All the Beauty and the Bloodshed (Poitras, 2022)
All The Beauty and the Bloodshed is a powerful documentary about marginalized people and the harm that social marginalization causes.
I have fought in and survived two wars, and I can honestly say that I have never done anything as brave as what Nancy Goldin has done with All The Beauty And The Bloodshed. Nan, the name she goes by, is an American photographer and activist with all the eccentric qualities you might expect from a captivating artist. She is perceptive. She is expressive. And most of all, she is an avant-garde. I have watched dozens of documentaries in my lifetime, and I can honestly say that I have never seen one quite like this.

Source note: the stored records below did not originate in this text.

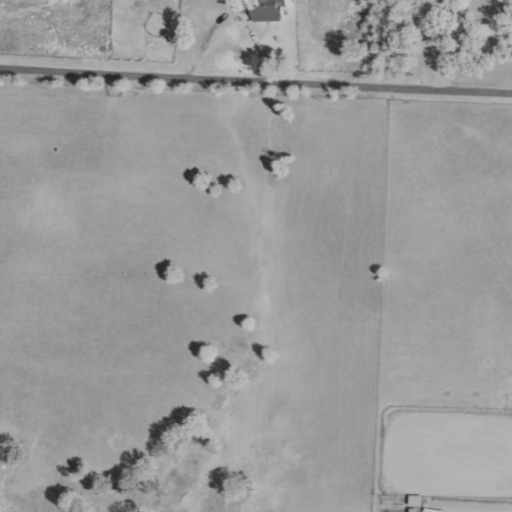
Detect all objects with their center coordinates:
building: (268, 11)
road: (434, 40)
road: (255, 75)
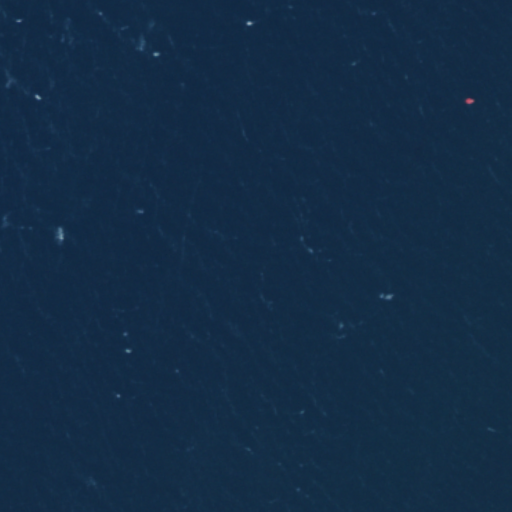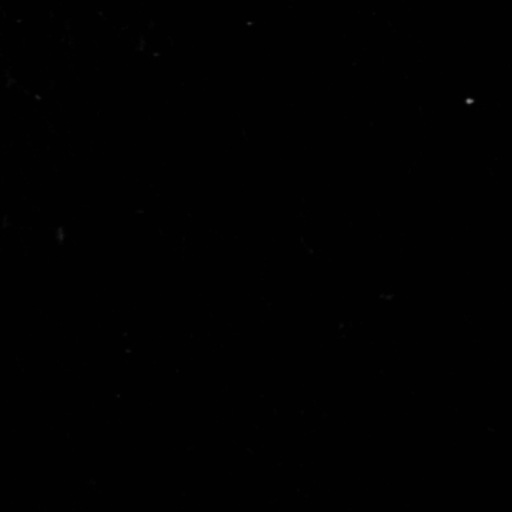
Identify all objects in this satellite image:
river: (141, 169)
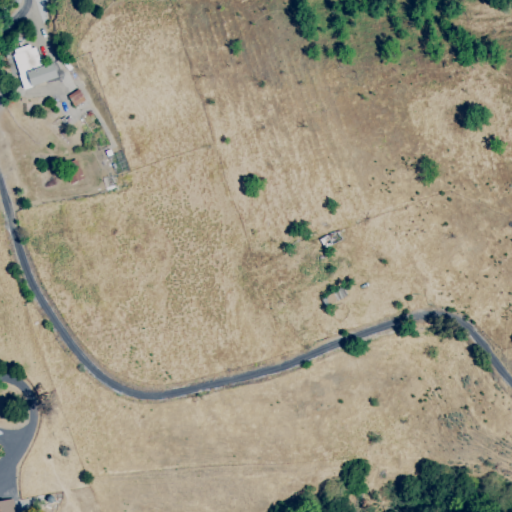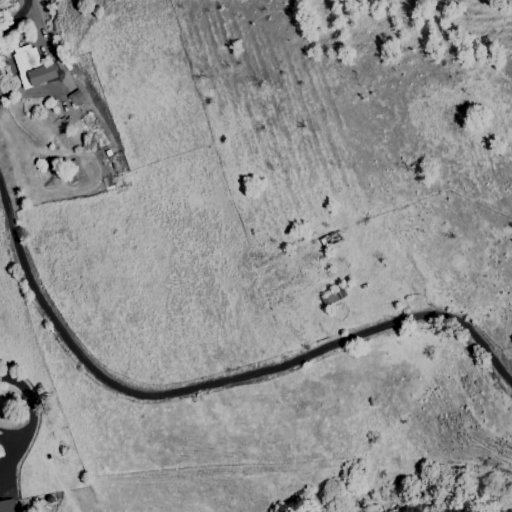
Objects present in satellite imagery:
building: (32, 66)
road: (467, 328)
road: (67, 339)
road: (31, 422)
building: (7, 505)
building: (3, 506)
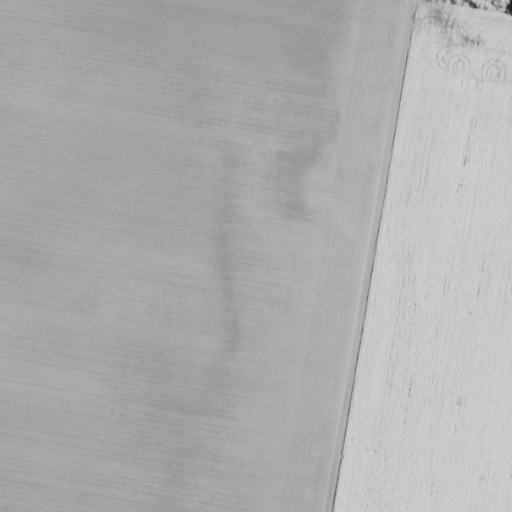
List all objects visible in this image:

Goldin figured out a way to synergize two separate social issues into one documentary without any of the clumsiness you might expect from such an ambitious effort. She created a nexus between the history of suffering in the LGBTQ community in America and the history of the country’s opioid addiction crisis. And she does so by utilizing her life story as a case study with brutal honesty. She literally bares it all in the most earnest commitment to activism I’ve ever seen. The content of the documentary is an imalgamation of her work as an artist, an activist, a sex worker, and the personification of a phoenix.
Goldin’s remarkable story starts with the relationship she developed with her family in the 1960s, specifically her sister. The film teases a delightfully normative childhood by presenting pleasant black-and-white photos that capture jovial smiles and a well-kept homestead. The photos look like heirlooms that have been kept in a cookie tin ready to be passed down the family tree. The photos have faded and cracked slightly, but they still evoke memories of happy times. However, the cracks in these photos portend anything but happy times.

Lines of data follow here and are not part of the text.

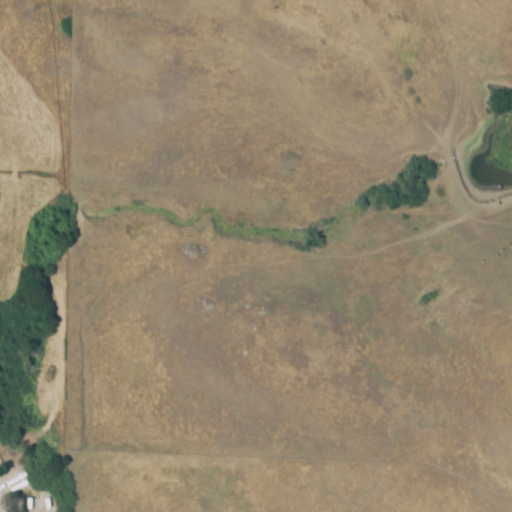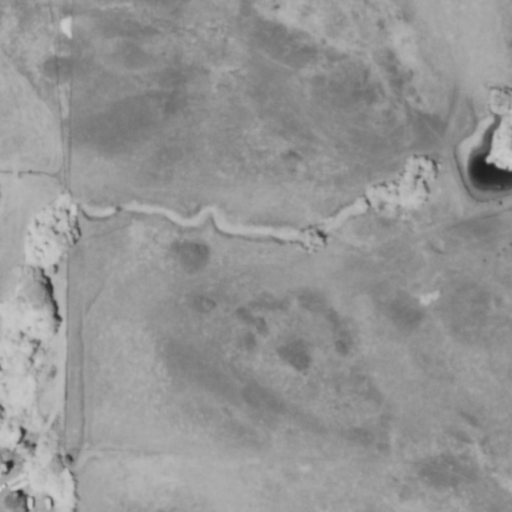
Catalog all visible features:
road: (10, 504)
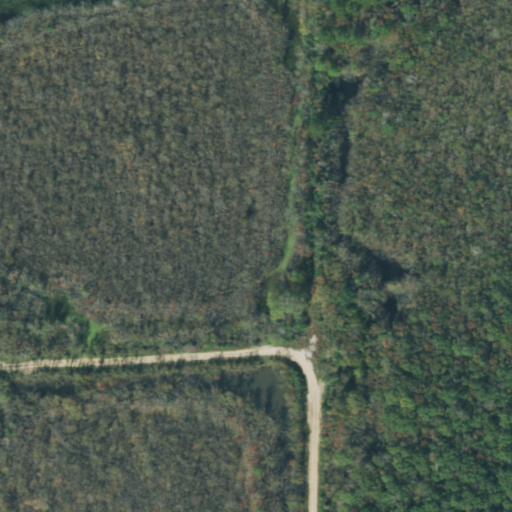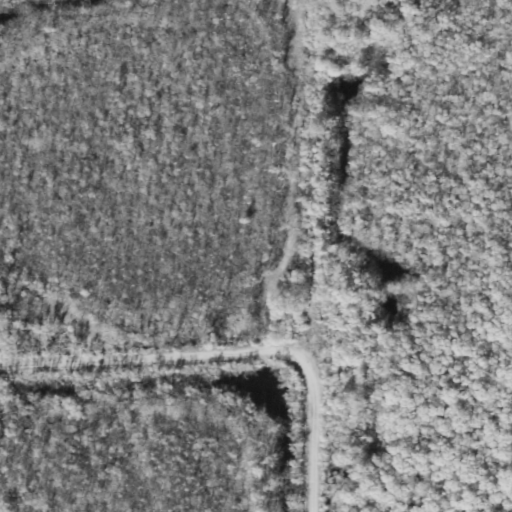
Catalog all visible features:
road: (305, 255)
road: (150, 339)
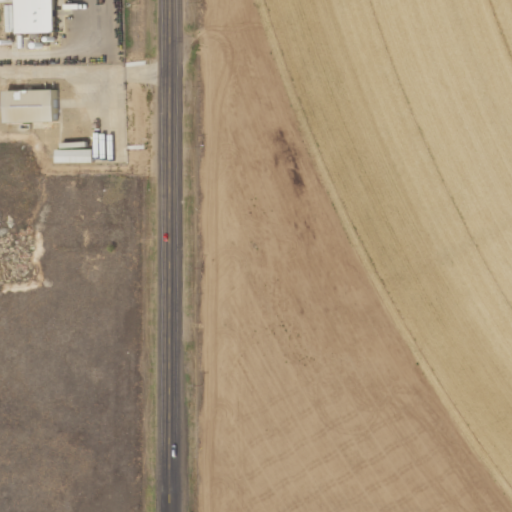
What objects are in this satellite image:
building: (36, 16)
building: (31, 106)
building: (76, 155)
road: (167, 256)
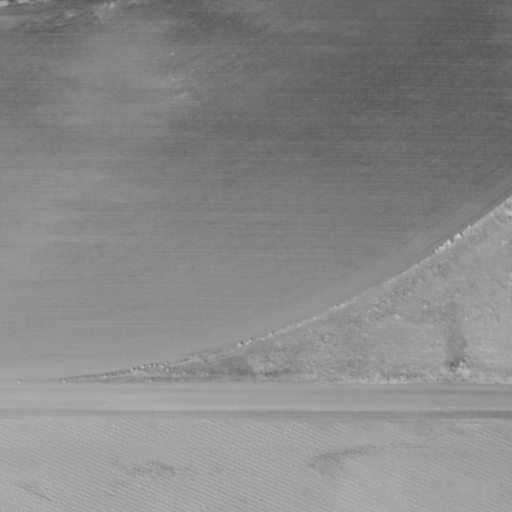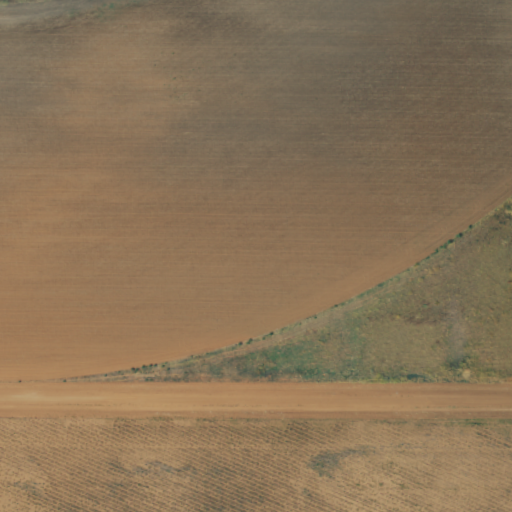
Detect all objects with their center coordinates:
road: (256, 400)
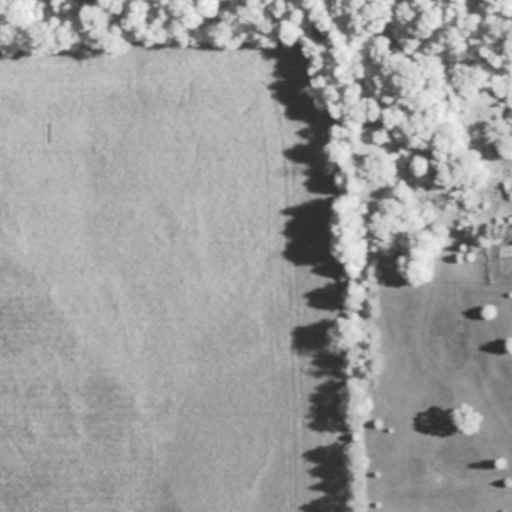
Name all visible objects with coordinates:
building: (502, 5)
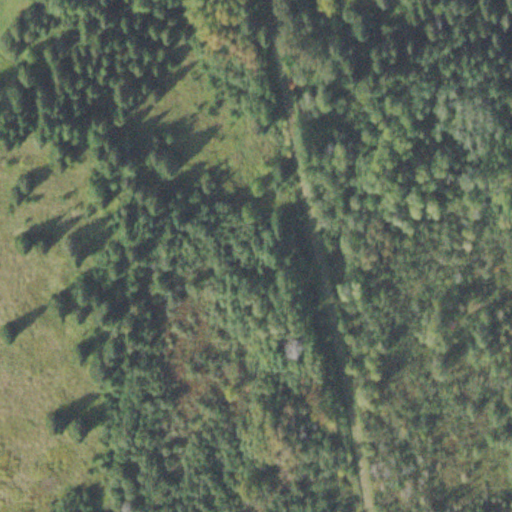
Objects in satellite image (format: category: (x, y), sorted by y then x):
road: (319, 256)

The film’s use of photographs, and an anachronistic slide machine, is a poignant motif. In Nan’s early life, photos foreshadow the tragic death of her sister, Barbara. They are the harbinger of a drug addiction that would almost kill her during her youth. And her pictures give a visual account of a life marred by struggle and abuse during the 70s and 80s. They also provide a stage. They provide a stage for all of the black people, gay people, and random people that have had such a profound effect on Nan’s life and work that deserve to be seen. Nan’s photographs allow these people to be seen with a dignity and a concern that they have long been denied.

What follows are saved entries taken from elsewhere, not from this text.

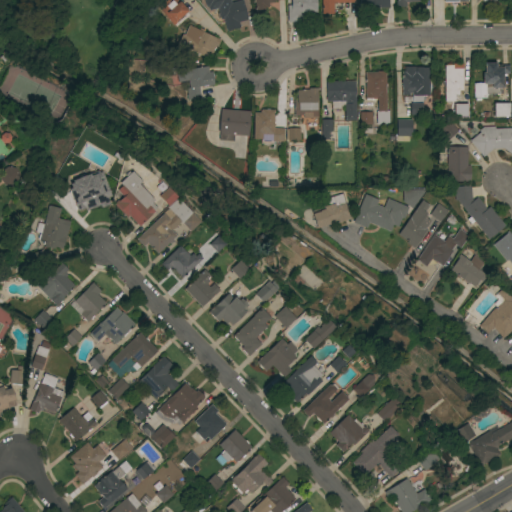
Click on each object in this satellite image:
building: (462, 0)
building: (491, 0)
building: (403, 2)
building: (404, 2)
building: (372, 3)
building: (374, 3)
building: (260, 4)
building: (332, 4)
building: (261, 5)
building: (328, 5)
building: (171, 9)
building: (298, 9)
building: (300, 9)
building: (172, 10)
building: (228, 11)
building: (227, 12)
road: (395, 40)
building: (197, 41)
building: (201, 41)
road: (241, 72)
building: (195, 79)
building: (489, 79)
building: (193, 80)
building: (413, 80)
building: (451, 80)
building: (453, 80)
building: (490, 80)
building: (374, 87)
building: (413, 88)
building: (377, 94)
building: (341, 97)
building: (342, 97)
building: (304, 102)
building: (307, 103)
building: (415, 108)
building: (464, 108)
building: (511, 108)
building: (501, 109)
building: (364, 117)
building: (365, 118)
building: (231, 124)
building: (233, 124)
building: (264, 127)
building: (266, 127)
building: (402, 127)
building: (403, 127)
building: (325, 128)
building: (324, 129)
building: (446, 130)
building: (447, 130)
building: (291, 134)
building: (292, 134)
building: (493, 139)
building: (493, 140)
building: (456, 163)
building: (457, 164)
building: (8, 175)
building: (9, 176)
building: (59, 189)
building: (88, 190)
road: (507, 191)
building: (92, 194)
building: (167, 196)
building: (408, 197)
building: (411, 197)
building: (134, 199)
building: (133, 200)
building: (330, 211)
building: (476, 211)
building: (477, 211)
building: (331, 212)
building: (438, 212)
building: (378, 213)
building: (379, 213)
building: (419, 221)
building: (415, 225)
building: (165, 226)
building: (167, 226)
building: (52, 228)
building: (51, 229)
building: (216, 244)
building: (504, 246)
building: (504, 247)
building: (438, 248)
building: (440, 248)
building: (36, 258)
building: (179, 261)
building: (180, 261)
building: (236, 269)
building: (239, 269)
building: (465, 269)
building: (468, 269)
building: (54, 284)
building: (55, 285)
building: (200, 288)
building: (201, 288)
building: (264, 290)
building: (266, 290)
building: (89, 301)
road: (424, 301)
building: (87, 302)
building: (226, 309)
building: (228, 309)
building: (500, 313)
building: (499, 314)
building: (282, 317)
building: (284, 317)
building: (42, 319)
building: (111, 326)
building: (112, 326)
building: (250, 331)
building: (252, 331)
building: (317, 333)
building: (318, 334)
building: (72, 337)
building: (68, 339)
building: (135, 352)
building: (40, 355)
building: (130, 355)
building: (275, 357)
building: (278, 357)
building: (37, 358)
building: (94, 361)
building: (96, 362)
building: (336, 364)
building: (16, 376)
building: (17, 376)
building: (157, 377)
building: (158, 378)
building: (301, 379)
building: (303, 379)
road: (229, 380)
building: (361, 384)
building: (363, 385)
building: (115, 388)
building: (117, 388)
building: (44, 395)
building: (46, 395)
building: (6, 398)
building: (6, 398)
building: (98, 399)
building: (181, 402)
building: (179, 403)
building: (324, 403)
building: (325, 404)
building: (386, 410)
building: (138, 411)
building: (140, 411)
building: (384, 411)
building: (74, 423)
building: (208, 423)
building: (75, 424)
building: (207, 424)
building: (344, 432)
building: (347, 432)
building: (463, 433)
building: (160, 435)
building: (163, 438)
building: (485, 440)
building: (490, 443)
building: (232, 446)
building: (123, 448)
building: (232, 448)
building: (119, 449)
building: (377, 454)
building: (377, 455)
building: (427, 459)
building: (189, 460)
building: (84, 461)
building: (86, 461)
road: (4, 466)
building: (142, 470)
building: (145, 470)
building: (248, 476)
building: (251, 476)
road: (38, 480)
building: (213, 483)
building: (109, 486)
building: (108, 487)
building: (161, 493)
building: (163, 494)
building: (404, 496)
building: (405, 496)
building: (272, 498)
building: (273, 498)
road: (490, 499)
building: (128, 505)
building: (9, 506)
building: (10, 506)
building: (234, 506)
building: (301, 508)
building: (303, 508)
building: (185, 510)
building: (158, 511)
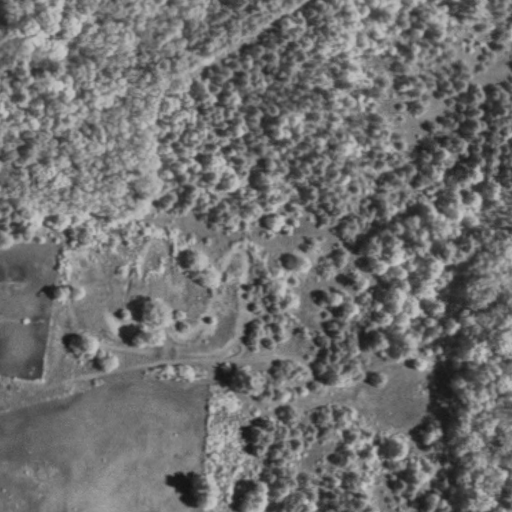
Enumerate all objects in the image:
road: (45, 390)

Nan Goldin’s ability to capture that humanity comes from her time spent in their proverbial trenches. As a young adult, Goldin moved to New York City and immersed herself in the much-maligned counterculture of the metropolis. She credits the bravery and resiliency of her sister, Barbara, several times during the film as the inspiration for adopting such a lifestyle. And it was a lifestyle that embraced her as much as she embraced it. The documentary provides visual evidence of nearly everything Goldin did while living there to prove it! The documentary puts the viewer in complete awe of the foresight and/or patience Goldin had to compile such a meticulous visual record of her unruly existence. There is sex, drugs, not much rock ‘n’ roll, but definitely the presentation of an absolutely, enviously devil-may-care life.
Such a life does tend to lead to tragedy, however, because it’s risky business and the film is carefully responsible to make that apparent. The film also makes it apparent that the folks that choose this lifestyle, or fall into it, deserve compassion and respect regardless of how someone might negatively judge their morals. The documentary points to the AIDS crisis of the 1980s as an example. Gay men were vilified and pretty much left to die because the American public intimated that gay men deserved to die from AIDS…for being gay. Goldin offers a powerful indictment of American values in that regard.
Ultimately, this film reinforced a very firm belief that I have: There is a prevailing conflation in America between morals and ethics. They are not the same thing. Being gay is not immoral. Being a drug addict is not immoral. But marginalizing them for being those things is unethical because the foundation of America’s Constitution is to treat everyone with respect and dignity. Gay men, lesbian women, and everyone in between deserve dignity and respect because they are human beings. Folks suffering from addiction deserve compassion because they are human beings. All The Beauty and the Bloodshed offers viewers who may unwittingly be stuck in an echo chamber that prevents them from realizing that a chance to escape.
This film was played at Filmfest919.